Anyone looking at software today primarily through a cost lens is missing the lever. A competitor running its key processes in custom software can iterate – weekly, daily, sometimes hourly. Anyone tied to standard software waits for the vendor's next release. That speed gap becomes a competitive gap. It compounds over years.
What's Changing in Boardrooms
The conversation in executive teams is shifting – slowly, but visibly. Where discussions used to centre on software costs, they now centre on software capabilities. Which workflows do we want to control ourselves? Which data models do we not want to share? What iteration speed do we need? Which vendor dependencies can we afford?
These aren't IT questions. They're strategic questions that belong in the executive team – at the same level as M&A, market strategy, or talent development. And increasingly, they're treated that way.

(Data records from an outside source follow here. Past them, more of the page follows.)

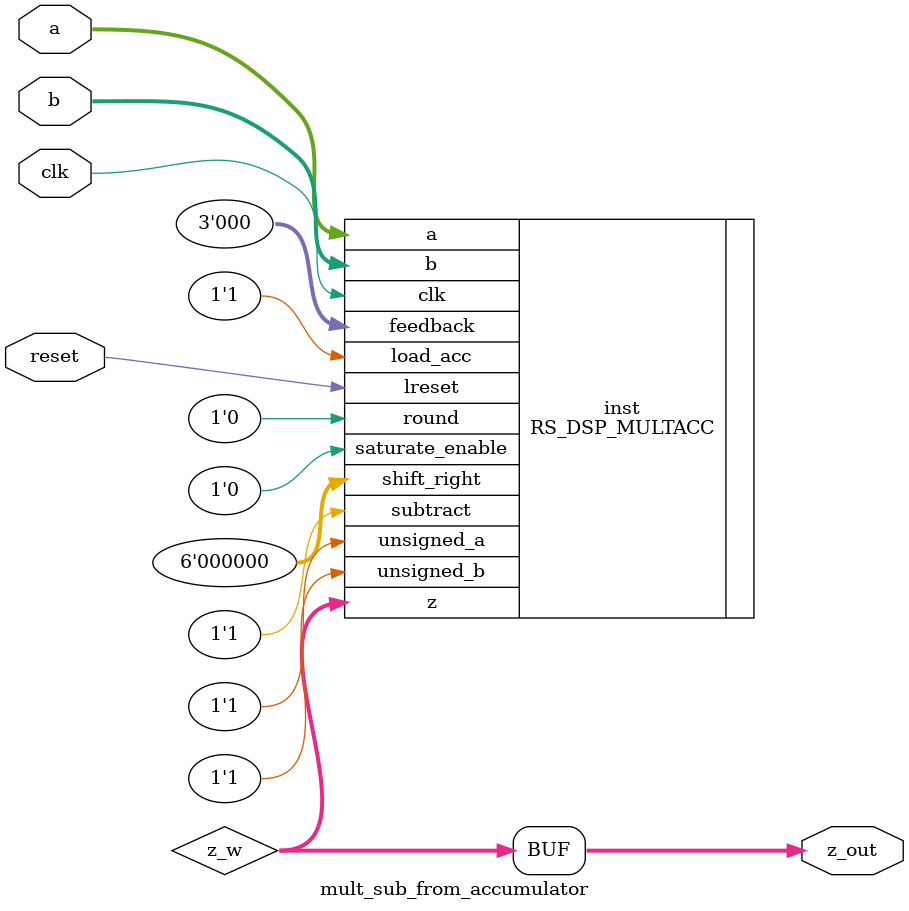
<source format=v>
module mult_sub_from_accumulator (
	input  wire [19:0] a,
    input  wire [17:0] b,
	input wire clk, reset,
    output wire [37:0] z_out
    );

    parameter [79:0] MODE_BITS = 80'd0;
    
    wire [37:0] z_w;
	//wire reset;
	RS_DSP_MULTACC #(
    .MODE_BITS(80'h00000000000000000000)) 
        inst(.a(a), .b(b), .z(z_w),. clk(clk), .lreset(reset),. load_acc(1'b1) ,. feedback(3'b0), .unsigned_a(1'b1), 
        .unsigned_b(1'b1), . saturate_enable(1'b0),. shift_right(6'b0),. round(1'b0),.subtract(1'b1));
	
    assign z_out = z_w;

endmodule
</source>
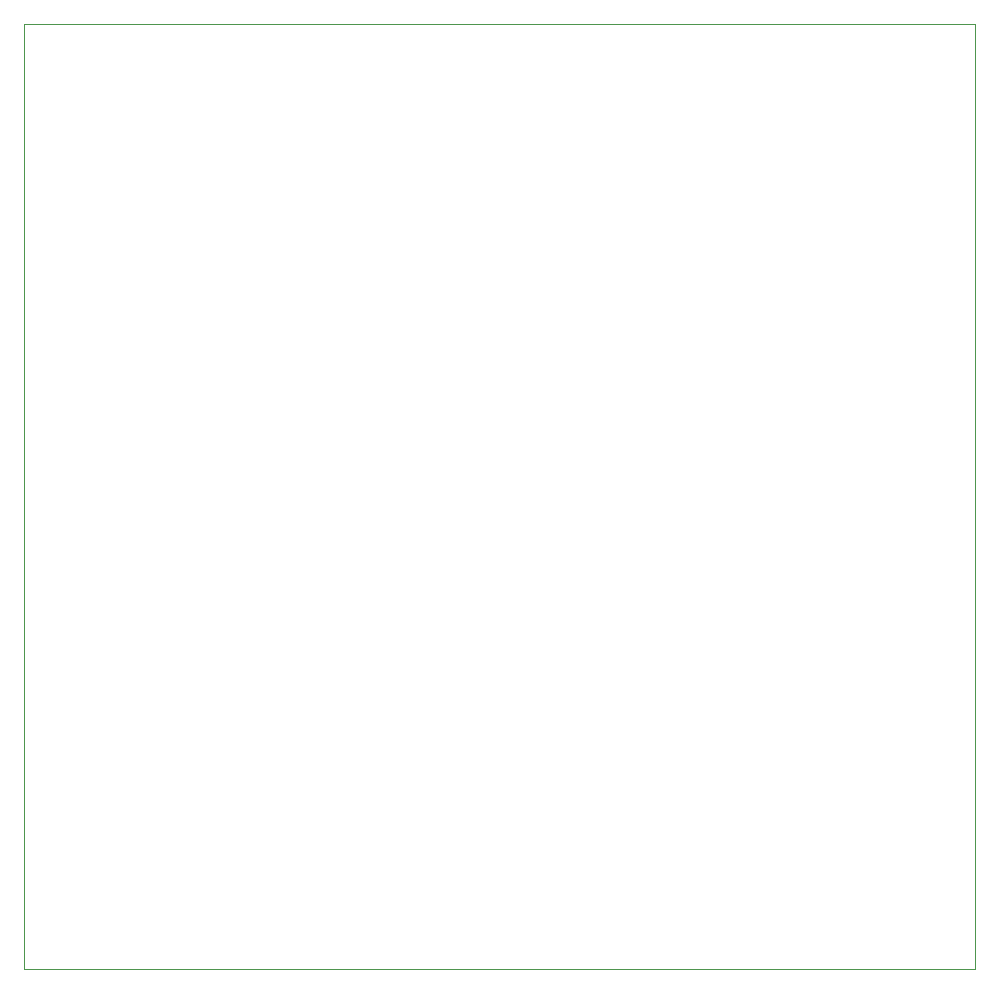
<source format=gbr>
%TF.GenerationSoftware,KiCad,Pcbnew,8.0.8*%
%TF.CreationDate,2025-05-20T23:19:58+02:00*%
%TF.ProjectId,LCD_LOCONET_SHIELD,4c43445f-4c4f-4434-9f4e-45545f534849,rev?*%
%TF.SameCoordinates,Original*%
%TF.FileFunction,Profile,NP*%
%FSLAX46Y46*%
G04 Gerber Fmt 4.6, Leading zero omitted, Abs format (unit mm)*
G04 Created by KiCad (PCBNEW 8.0.8) date 2025-05-20 23:19:58*
%MOMM*%
%LPD*%
G01*
G04 APERTURE LIST*
%TA.AperFunction,Profile*%
%ADD10C,0.050000*%
%TD*%
G04 APERTURE END LIST*
D10*
X68000000Y-120000000D02*
X148500000Y-120000000D01*
X148500000Y-200000000D01*
X68000000Y-200000000D01*
X68000000Y-120000000D01*
M02*

</source>
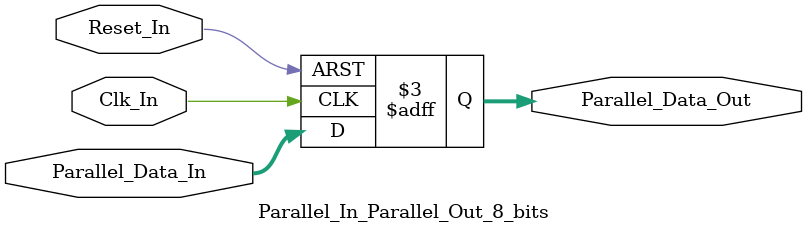
<source format=v>
/* 
Verilog Code to implement a Parallel-In-Parallel-Out (PIPO) Shift Register.

This PIPO consists of a 8-bit Shift Register.

Author - Prasad Narayan Ghatol
*/
module Parallel_In_Parallel_Out_8_bits(
    input Clk_In,                   // Apply the Clock Input to the Design
    input Reset_In,                 // Reset Signal, to reset the Design
    input [7:0] Parallel_Data_In,   // Apply the Parallel Data Input to the Design 
    output reg [7:0] Parallel_Data_Out  // Parallel Data Output of the Design
);

// Loop Counter
integer count;

// Implement the PIPO Shift Register
always @ (negedge Clk_In or posedge Reset_In)
    begin
        if (Reset_In)
            begin
                Parallel_Data_Out <= 8'b0;
            end
        else
            begin
                for (count = 7; count >= 0; count = count - 1)
                    begin
                        Parallel_Data_Out[count] <= Parallel_Data_In[count];
                    end
            end
    end

endmodule
</source>
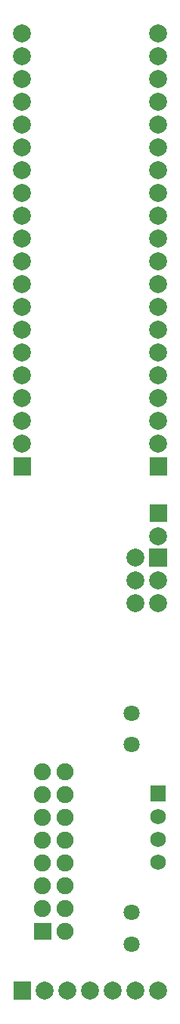
<source format=gbs>
G04 Layer: BottomSolderMaskLayer*
G04 EasyEDA v6.4.19.5, 2021-06-09T13:24:33+02:00*
G04 4d0a35ba0e1948c19c820806b4e2a2d6,fb9c11b3819f4bbabdc06984e21ef5f2,10*
G04 Gerber Generator version 0.2*
G04 Scale: 100 percent, Rotated: No, Reflected: No *
G04 Dimensions in millimeters *
G04 leading zeros omitted , absolute positions ,4 integer and 5 decimal *
%FSLAX45Y45*%
%MOMM*%

%ADD38C,2.0032*%
%ADD46C,1.8032*%
%ADD48C,1.9032*%
%ADD50C,1.7272*%

%LPD*%
G36*
X27939Y-10895076D02*
G01*
X27939Y-10694924D01*
X228092Y-10694924D01*
X228092Y-10895076D01*
G37*
D38*
G01*
X381990Y-10794974D03*
G01*
X635990Y-10794974D03*
G01*
X889990Y-10794974D03*
G01*
X1143990Y-10794974D03*
G01*
X1397990Y-10794974D03*
G01*
X1651990Y-10794974D03*
G01*
X1393012Y-6479006D03*
G01*
X1647012Y-6479006D03*
G01*
X1393012Y-6225006D03*
G01*
X1647012Y-6225006D03*
G01*
X1393012Y-5971006D03*
G36*
X1546860Y-6071107D02*
G01*
X1546860Y-5870955D01*
X1747265Y-5870955D01*
X1747265Y-6071107D01*
G37*
G01*
X1651000Y-5727700D03*
G36*
X1550923Y-5573776D02*
G01*
X1550923Y-5373623D01*
X1751076Y-5373623D01*
X1751076Y-5573776D01*
G37*
D46*
G01*
X1350010Y-8055000D03*
G01*
X1350010Y-7704988D03*
G01*
X1354988Y-9924973D03*
G01*
X1354988Y-10274985D03*
D38*
G01*
X127000Y-127000D03*
G01*
X127000Y-381000D03*
G01*
X127000Y-635000D03*
G01*
X127000Y-889000D03*
G01*
X127000Y-1143000D03*
G01*
X127000Y-1397000D03*
G01*
X127000Y-1651000D03*
G01*
X127000Y-1905000D03*
G01*
X127000Y-2159000D03*
G01*
X127000Y-2413000D03*
G01*
X127000Y-2667000D03*
G01*
X127000Y-2921000D03*
G01*
X127000Y-3175000D03*
G01*
X127000Y-3429000D03*
G01*
X127000Y-3683000D03*
G01*
X127000Y-3937000D03*
G01*
X127000Y-4191000D03*
G01*
X127000Y-4445000D03*
G01*
X127000Y-4699000D03*
G36*
X26923Y-5053076D02*
G01*
X26923Y-4852923D01*
X227076Y-4852923D01*
X227076Y-5053076D01*
G37*
G01*
X1651000Y-127000D03*
G01*
X1651000Y-381000D03*
G01*
X1651000Y-635000D03*
G01*
X1651000Y-889000D03*
G01*
X1651000Y-1143000D03*
G01*
X1651000Y-1397000D03*
G01*
X1651000Y-1651000D03*
G01*
X1651000Y-1905000D03*
G01*
X1651000Y-2159000D03*
G01*
X1651000Y-2413000D03*
G01*
X1651000Y-2667000D03*
G01*
X1651000Y-2921000D03*
G01*
X1651000Y-3175000D03*
G01*
X1651000Y-3429000D03*
G01*
X1651000Y-3683000D03*
G01*
X1651000Y-3937000D03*
G01*
X1651000Y-4191000D03*
G01*
X1651000Y-4445000D03*
G01*
X1651000Y-4699000D03*
G36*
X1550923Y-5053076D02*
G01*
X1550923Y-4852923D01*
X1751076Y-4852923D01*
X1751076Y-5053076D01*
G37*
G36*
X260350Y-10229850D02*
G01*
X260350Y-10039350D01*
X450850Y-10039350D01*
X450850Y-10229850D01*
G37*
D48*
G01*
X609600Y-10134600D03*
G01*
X355600Y-9880600D03*
G01*
X609600Y-9880600D03*
G01*
X355600Y-9626600D03*
G01*
X609600Y-9626600D03*
G01*
X355600Y-9372600D03*
G01*
X609600Y-9372600D03*
G01*
X355600Y-9118600D03*
G01*
X609600Y-9118600D03*
G01*
X355600Y-8864600D03*
G01*
X609600Y-8864600D03*
G01*
X355600Y-8610600D03*
G01*
X609600Y-8610600D03*
G01*
X355600Y-8356600D03*
G01*
X609600Y-8356600D03*
G36*
X1563623Y-8685276D02*
G01*
X1563623Y-8512555D01*
X1736344Y-8512555D01*
X1736344Y-8685276D01*
G37*
D50*
G01*
X1650009Y-8852992D03*
G01*
X1650009Y-9106992D03*
G01*
X1650009Y-9360992D03*
M02*

</source>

What This Means in Practice
Three consequences for companies acting now:
Build a software portfolio deliberately. Which processes define us? Which workflows contain our knowledge, our data, our methodology? That's exactly where the candidates for custom development sit. Standard software becomes infrastructure – it carries the load, but it doesn't define what you do.
Invest in software capability, not just software. A company that can build software quickly and on its own terms is strategically more agile than one that buys everything. That doesn't necessarily mean in-house development teams, but at minimum the partners, methods, and architectures that enable fast iteration.
Treat vendor lock-in as a risk. Every deeply integrated piece of standard software is a piece of lost sovereignty. That was acceptable while switching costs were manageable. As mission-critical software grows, vendor lock-in becomes a strategic vulnerability.
At nh labs, we see this shift in almost every advisory conversation. The question is no longer "can we build this ourselves?" but "should we build this ourselves because it would set us apart from competitors?" Today, the answer is "yes" more often than it was two years ago.
Bottom Line
Standard software was the right answer to a world where software was expensive and custom development was risky. That world is fading. Anyone still betting that the standard is enough is handing over a lever competitors are now picking up. Software is becoming a strategic asset – not in every area, but in the areas that decide market position. Companies that understand this now and rethink their software strategy accordingly are building leads no SaaS vendor will ever close.